[Excerpts from a dataset]
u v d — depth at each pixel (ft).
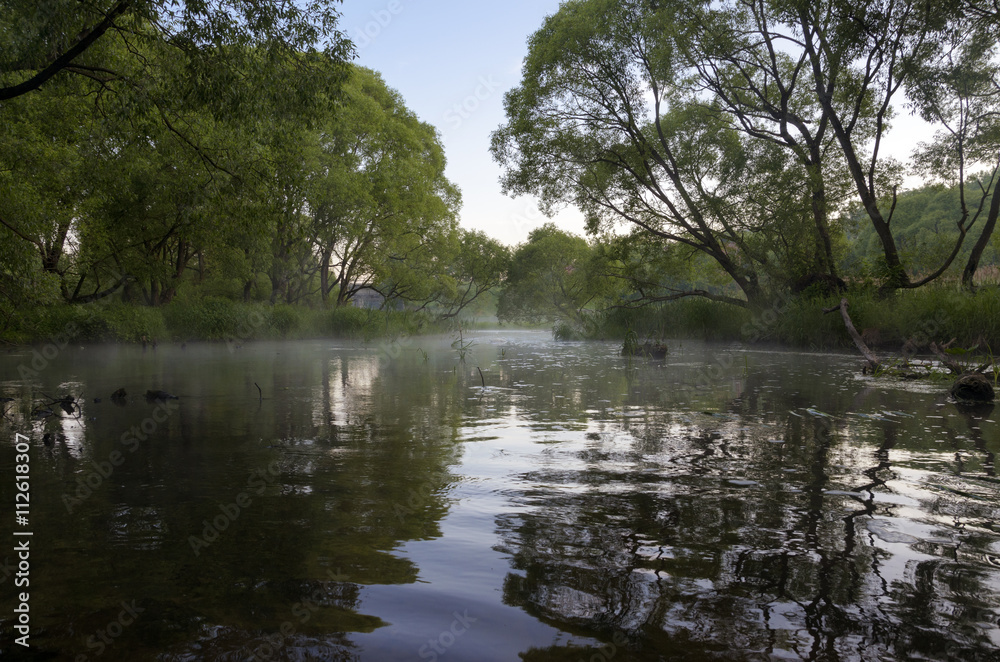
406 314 101.76
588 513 9.27
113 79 32.55
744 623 5.86
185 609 6.28
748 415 18.86
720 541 8.02
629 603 6.29
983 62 52.60
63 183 51.70
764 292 67.51
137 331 61.21
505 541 8.14
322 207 87.40
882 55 53.93
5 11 27.78
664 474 11.60
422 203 110.83
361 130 100.48
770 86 70.13
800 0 54.70
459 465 12.41
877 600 6.32
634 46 63.10
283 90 31.89
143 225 67.46
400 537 8.33
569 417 18.60
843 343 53.11
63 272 63.46
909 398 22.82
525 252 120.06
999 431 16.01
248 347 63.77
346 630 5.78
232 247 76.89
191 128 38.78
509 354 52.90
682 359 45.27
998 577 6.88
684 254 76.33
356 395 24.16
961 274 61.26
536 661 5.19
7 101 40.47
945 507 9.45
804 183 59.31
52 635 5.75
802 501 9.79
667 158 68.28
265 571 7.23
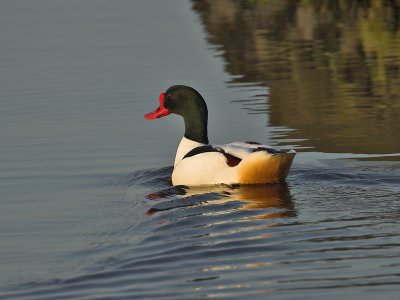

# WHAT TO WORK ON
Up to and including the line with "356 395 24.16", repeat every line from the top of the entries exactly, but not the pictures.

# RESPONSE BOX
u v d — depth at each pixel (ft).
406 314 101.76
588 513 9.27
113 79 32.55
744 623 5.86
185 609 6.28
748 415 18.86
720 541 8.02
629 603 6.29
983 62 52.60
63 183 51.70
764 292 67.51
137 331 61.21
505 541 8.14
322 207 87.40
882 55 53.93
5 11 27.78
664 474 11.60
422 203 110.83
361 130 100.48
770 86 70.13
800 0 54.70
459 465 12.41
877 600 6.32
634 46 63.10
283 90 31.89
143 225 67.46
400 537 8.33
569 417 18.60
843 343 53.11
63 272 63.46
909 398 22.82
525 252 120.06
999 431 16.01
248 347 63.77
346 630 5.78
232 247 76.89
191 128 38.78
509 354 52.90
682 359 45.27
998 577 6.88
684 254 76.33
356 395 24.16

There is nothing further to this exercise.